Work item:
Update the records below so that each occurrence of "Board index" reads "Forum index" instead. Keep every other line as it stands.

Saved data entries:
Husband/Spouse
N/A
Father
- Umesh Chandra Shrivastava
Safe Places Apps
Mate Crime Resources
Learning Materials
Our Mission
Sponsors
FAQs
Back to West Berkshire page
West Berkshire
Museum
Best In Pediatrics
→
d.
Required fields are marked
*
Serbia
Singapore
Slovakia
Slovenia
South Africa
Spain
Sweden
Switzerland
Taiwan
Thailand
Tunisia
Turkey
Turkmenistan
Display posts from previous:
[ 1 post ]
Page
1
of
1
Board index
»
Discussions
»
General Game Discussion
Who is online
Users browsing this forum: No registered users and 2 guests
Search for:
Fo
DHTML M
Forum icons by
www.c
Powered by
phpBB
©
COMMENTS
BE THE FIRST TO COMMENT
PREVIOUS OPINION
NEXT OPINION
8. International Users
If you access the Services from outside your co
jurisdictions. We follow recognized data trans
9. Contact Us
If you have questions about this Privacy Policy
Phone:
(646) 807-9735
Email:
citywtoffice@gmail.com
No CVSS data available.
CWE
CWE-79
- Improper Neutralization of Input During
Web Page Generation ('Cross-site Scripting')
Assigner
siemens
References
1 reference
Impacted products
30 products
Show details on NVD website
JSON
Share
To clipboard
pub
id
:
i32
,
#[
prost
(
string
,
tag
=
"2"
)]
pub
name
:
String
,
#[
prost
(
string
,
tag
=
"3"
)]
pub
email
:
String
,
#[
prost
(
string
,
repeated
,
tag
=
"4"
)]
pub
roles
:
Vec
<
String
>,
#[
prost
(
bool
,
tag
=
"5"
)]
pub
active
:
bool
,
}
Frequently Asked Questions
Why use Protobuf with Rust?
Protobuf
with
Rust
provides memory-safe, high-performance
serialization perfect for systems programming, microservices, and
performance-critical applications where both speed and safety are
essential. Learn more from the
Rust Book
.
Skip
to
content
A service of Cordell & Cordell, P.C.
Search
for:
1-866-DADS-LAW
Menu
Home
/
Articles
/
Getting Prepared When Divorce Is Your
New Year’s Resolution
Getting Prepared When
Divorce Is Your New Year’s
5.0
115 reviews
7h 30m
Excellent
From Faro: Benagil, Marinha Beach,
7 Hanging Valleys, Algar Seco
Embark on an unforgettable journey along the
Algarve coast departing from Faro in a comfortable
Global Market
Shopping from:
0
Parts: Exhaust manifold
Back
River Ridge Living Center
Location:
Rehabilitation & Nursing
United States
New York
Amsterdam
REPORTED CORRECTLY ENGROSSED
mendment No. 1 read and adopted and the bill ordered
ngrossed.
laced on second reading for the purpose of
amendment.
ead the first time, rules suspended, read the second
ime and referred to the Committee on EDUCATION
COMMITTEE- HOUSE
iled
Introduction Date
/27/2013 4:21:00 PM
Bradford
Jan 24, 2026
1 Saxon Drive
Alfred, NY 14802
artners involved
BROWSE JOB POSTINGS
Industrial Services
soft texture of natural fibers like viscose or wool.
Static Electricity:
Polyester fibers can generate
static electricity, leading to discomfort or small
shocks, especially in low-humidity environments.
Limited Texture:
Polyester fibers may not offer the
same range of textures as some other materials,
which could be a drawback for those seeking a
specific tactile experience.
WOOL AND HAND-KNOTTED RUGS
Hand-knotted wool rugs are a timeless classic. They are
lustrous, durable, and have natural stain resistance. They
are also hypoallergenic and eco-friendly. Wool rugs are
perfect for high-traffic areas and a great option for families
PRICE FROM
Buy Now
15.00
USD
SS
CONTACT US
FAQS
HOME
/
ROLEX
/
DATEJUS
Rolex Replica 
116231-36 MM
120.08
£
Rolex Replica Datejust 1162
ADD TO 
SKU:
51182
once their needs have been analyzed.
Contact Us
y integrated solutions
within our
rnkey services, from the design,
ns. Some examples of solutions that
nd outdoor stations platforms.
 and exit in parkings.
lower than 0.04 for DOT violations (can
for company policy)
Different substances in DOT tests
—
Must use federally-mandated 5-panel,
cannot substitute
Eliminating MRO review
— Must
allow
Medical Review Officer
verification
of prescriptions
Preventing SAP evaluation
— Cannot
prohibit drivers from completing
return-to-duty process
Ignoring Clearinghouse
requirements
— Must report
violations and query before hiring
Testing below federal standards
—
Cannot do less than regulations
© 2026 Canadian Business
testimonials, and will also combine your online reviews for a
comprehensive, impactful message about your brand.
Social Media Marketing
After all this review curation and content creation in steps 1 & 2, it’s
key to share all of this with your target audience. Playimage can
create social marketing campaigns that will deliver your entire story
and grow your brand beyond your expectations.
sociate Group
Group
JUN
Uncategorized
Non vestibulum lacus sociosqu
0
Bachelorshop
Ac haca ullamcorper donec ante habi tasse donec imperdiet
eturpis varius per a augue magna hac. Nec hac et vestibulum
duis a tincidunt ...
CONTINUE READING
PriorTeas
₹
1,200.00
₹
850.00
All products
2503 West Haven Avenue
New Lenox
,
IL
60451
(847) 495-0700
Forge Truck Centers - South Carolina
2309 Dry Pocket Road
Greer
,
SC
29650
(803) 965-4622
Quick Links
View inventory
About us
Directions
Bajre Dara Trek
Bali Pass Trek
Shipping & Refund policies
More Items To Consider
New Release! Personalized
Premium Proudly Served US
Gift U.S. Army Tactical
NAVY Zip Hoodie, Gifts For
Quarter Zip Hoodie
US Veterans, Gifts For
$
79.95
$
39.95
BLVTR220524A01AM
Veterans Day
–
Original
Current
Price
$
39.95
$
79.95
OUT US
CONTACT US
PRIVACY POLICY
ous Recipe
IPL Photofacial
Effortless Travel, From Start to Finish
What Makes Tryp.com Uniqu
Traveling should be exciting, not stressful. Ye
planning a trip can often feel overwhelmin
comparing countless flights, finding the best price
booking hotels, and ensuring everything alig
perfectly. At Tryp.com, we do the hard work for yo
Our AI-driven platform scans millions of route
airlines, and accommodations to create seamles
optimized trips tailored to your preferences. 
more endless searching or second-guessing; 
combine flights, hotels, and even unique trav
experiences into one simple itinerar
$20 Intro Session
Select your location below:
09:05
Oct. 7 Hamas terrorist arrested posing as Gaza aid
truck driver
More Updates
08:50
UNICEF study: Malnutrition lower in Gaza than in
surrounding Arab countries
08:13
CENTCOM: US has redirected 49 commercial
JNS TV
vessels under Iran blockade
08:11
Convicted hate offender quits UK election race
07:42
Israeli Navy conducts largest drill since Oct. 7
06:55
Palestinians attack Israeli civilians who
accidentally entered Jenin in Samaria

Final answer:
Husband/Spouse
N/A
Father
- Umesh Chandra Shrivastava
Safe Places Apps
Mate Crime Resources
Learning Materials
Our Mission
Sponsors
FAQs
Back to West Berkshire page
West Berkshire
Museum
Best In Pediatrics
→
d.
Required fields are marked
*
Serbia
Singapore
Slovakia
Slovenia
South Africa
Spain
Sweden
Switzerland
Taiwan
Thailand
Tunisia
Turkey
Turkmenistan
Display posts from previous:
[ 1 post ]
Page
1
of
1
Forum index
»
Discussions
»
General Game Discussion
Who is online
Users browsing this forum: No registered users and 2 guests
Search for:
Fo
DHTML M
Forum icons by
www.c
Powered by
phpBB
©
COMMENTS
BE THE FIRST TO COMMENT
PREVIOUS OPINION
NEXT OPINION
8. International Users
If you access the Services from outside your co
jurisdictions. We follow recognized data trans
9. Contact Us
If you have questions about this Privacy Policy
Phone:
(646) 807-9735
Email:
citywtoffice@gmail.com
No CVSS data available.
CWE
CWE-79
- Improper Neutralization of Input During
Web Page Generation ('Cross-site Scripting')
Assigner
siemens
References
1 reference
Impacted products
30 products
Show details on NVD website
JSON
Share
To clipboard
pub
id
:
i32
,
#[
prost
(
string
,
tag
=
"2"
)]
pub
name
:
String
,
#[
prost
(
string
,
tag
=
"3"
)]
pub
email
:
String
,
#[
prost
(
string
,
repeated
,
tag
=
"4"
)]
pub
roles
:
Vec
<
String
>,
#[
prost
(
bool
,
tag
=
"5"
)]
pub
active
:
bool
,
}
Frequently Asked Questions
Why use Protobuf with Rust?
Protobuf
with
Rust
provides memory-safe, high-performance
serialization perfect for systems programming, microservices, and
performance-critical applications where both speed and safety are
essential. Learn more from the
Rust Book
.
Skip
to
content
A service of Cordell & Cordell, P.C.
Search
for:
1-866-DADS-LAW
Menu
Home
/
Articles
/
Getting Prepared When Divorce Is Your
New Year’s Resolution
Getting Prepared When
Divorce Is Your New Year’s
5.0
115 reviews
7h 30m
Excellent
From Faro: Benagil, Marinha Beach,
7 Hanging Valleys, Algar Seco
Embark on an unforgettable journey along the
Algarve coast departing from Faro in a comfortable
Global Market
Shopping from:
0
Parts: Exhaust manifold
Back
River Ridge Living Center
Location:
Rehabilitation & Nursing
United States
New York
Amsterdam
REPORTED CORRECTLY ENGROSSED
mendment No. 1 read and adopted and the bill ordered
ngrossed.
laced on second reading for the purpose of
amendment.
ead the first time, rules suspended, read the second
ime and referred to the Committee on EDUCATION
COMMITTEE- HOUSE
iled
Introduction Date
/27/2013 4:21:00 PM
Bradford
Jan 24, 2026
1 Saxon Drive
Alfred, NY 14802
artners involved
BROWSE JOB POSTINGS
Industrial Services
soft texture of natural fibers like viscose or wool.
Static Electricity:
Polyester fibers can generate
static electricity, leading to discomfort or small
shocks, especially in low-humidity environments.
Limited Texture:
Polyester fibers may not offer the
same range of textures as some other materials,
which could be a drawback for those seeking a
specific tactile experience.
WOOL AND HAND-KNOTTED RUGS
Hand-knotted wool rugs are a timeless classic. They are
lustrous, durable, and have natural stain resistance. They
are also hypoallergenic and eco-friendly. Wool rugs are
perfect for high-traffic areas and a great option for families
PRICE FROM
Buy Now
15.00
USD
SS
CONTACT US
FAQS
HOME
/
ROLEX
/
DATEJUS
Rolex Replica 
116231-36 MM
120.08
£
Rolex Replica Datejust 1162
ADD TO 
SKU:
51182
once their needs have been analyzed.
Contact Us
y integrated solutions
within our
rnkey services, from the design,
ns. Some examples of solutions that
nd outdoor stations platforms.
 and exit in parkings.
lower than 0.04 for DOT violations (can
for company policy)
Different substances in DOT tests
—
Must use federally-mandated 5-panel,
cannot substitute
Eliminating MRO review
— Must
allow
Medical Review Officer
verification
of prescriptions
Preventing SAP evaluation
— Cannot
prohibit drivers from completing
return-to-duty process
Ignoring Clearinghouse
requirements
— Must report
violations and query before hiring
Testing below federal standards
—
Cannot do less than regulations
© 2026 Canadian Business
testimonials, and will also combine your online reviews for a
comprehensive, impactful message about your brand.
Social Media Marketing
After all this review curation and content creation in steps 1 & 2, it’s
key to share all of this with your target audience. Playimage can
create social marketing campaigns that will deliver your entire story
and grow your brand beyond your expectations.
sociate Group
Group
JUN
Uncategorized
Non vestibulum lacus sociosqu
0
Bachelorshop
Ac haca ullamcorper donec ante habi tasse donec imperdiet
eturpis varius per a augue magna hac. Nec hac et vestibulum
duis a tincidunt ...
CONTINUE READING
PriorTeas
₹
1,200.00
₹
850.00
All products
2503 West Haven Avenue
New Lenox
,
IL
60451
(847) 495-0700
Forge Truck Centers - South Carolina
2309 Dry Pocket Road
Greer
,
SC
29650
(803) 965-4622
Quick Links
View inventory
About us
Directions
Bajre Dara Trek
Bali Pass Trek
Shipping & Refund policies
More Items To Consider
New Release! Personalized
Premium Proudly Served US
Gift U.S. Army Tactical
NAVY Zip Hoodie, Gifts For
Quarter Zip Hoodie
US Veterans, Gifts For
$
79.95
$
39.95
BLVTR220524A01AM
Veterans Day
–
Original
Current
Price
$
39.95
$
79.95
OUT US
CONTACT US
PRIVACY POLICY
ous Recipe
IPL Photofacial
Effortless Travel, From Start to Finish
What Makes Tryp.com Uniqu
Traveling should be exciting, not stressful. Ye
planning a trip can often feel overwhelmin
comparing countless flights, finding the best price
booking hotels, and ensuring everything alig
perfectly. At Tryp.com, we do the hard work for yo
Our AI-driven platform scans millions of route
airlines, and accommodations to create seamles
optimized trips tailored to your preferences. 
more endless searching or second-guessing; 
combine flights, hotels, and even unique trav
experiences into one simple itinerar
$20 Intro Session
Select your location below:
09:05
Oct. 7 Hamas terrorist arrested posing as Gaza aid
truck driver
More Updates
08:50
UNICEF study: Malnutrition lower in Gaza than in
surrounding Arab countries
08:13
CENTCOM: US has redirected 49 commercial
JNS TV
vessels under Iran blockade
08:11
Convicted hate offender quits UK election race
07:42
Israeli Navy conducts largest drill since Oct. 7
06:55
Palestinians attack Israeli civilians who
accidentally entered Jenin in Samaria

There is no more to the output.